DATA FOR THIS EXERCISE:
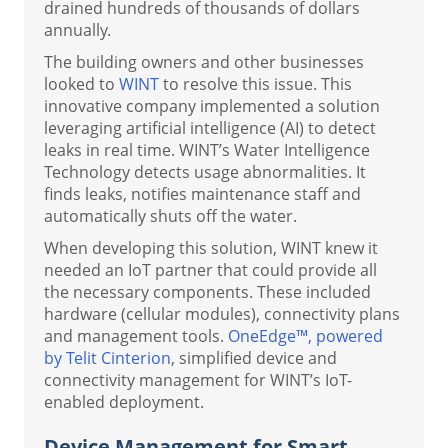
drained hundreds of thousands of dollars
annually.
The building owners and other businesses
looked to
WINT
to resolve this issue. This
innovative company implemented a solution
leveraging artificial intelligence (AI) to detect
leaks in real time. WINT’s Water Intelligence
Technology detects usage abnormalities. It
finds leaks, notifies maintenance staff and
automatically shuts off the water.
When developing this solution, WINT knew it
needed an IoT partner that could provide all
the necessary components. These included
hardware (cellular modules), connectivity plans
and management tools.
OneEdge™, powered
by Telit Cinterion
, simplified device and
connectivity management for WINT’s IoT-
enabled deployment.
Device Management for Smart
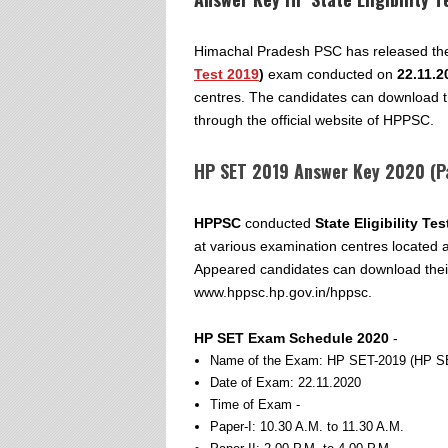
Himachal Pradesh PSC has released the 
Test 2019
)
exam conducted on
22.11.2
centres. The candidates can download t
through the official website of HPPSC.
HP SET 2019 Answer Key 2020 (Pa
HPPSC
conducted
State Eligibility Te
at various examination centres located 
Appeared candidates can download thei
www.hppsc.hp.gov.in/hppsc.
HP SET Exam Schedule 2020
-
Name of the Exam: HP SET-2019 (HP S
Date of Exam: 22.11.2020
Time of Exam -
Paper-I: 10.30 A.M. to 11.30 A.M.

YOUR ASSIGNMENT: Copy out the text of the records word for word, starting at the beginning of the records and ending at the line that contains "finds leaks, notifies maintenance staff and". Leave the pictures out.

SOLVED EXERCISE:
drained hundreds of thousands of dollars
annually.
The building owners and other businesses
looked to
WINT
to resolve this issue. This
innovative company implemented a solution
leveraging artificial intelligence (AI) to detect
leaks in real time. WINT’s Water Intelligence
Technology detects usage abnormalities. It
finds leaks, notifies maintenance staff and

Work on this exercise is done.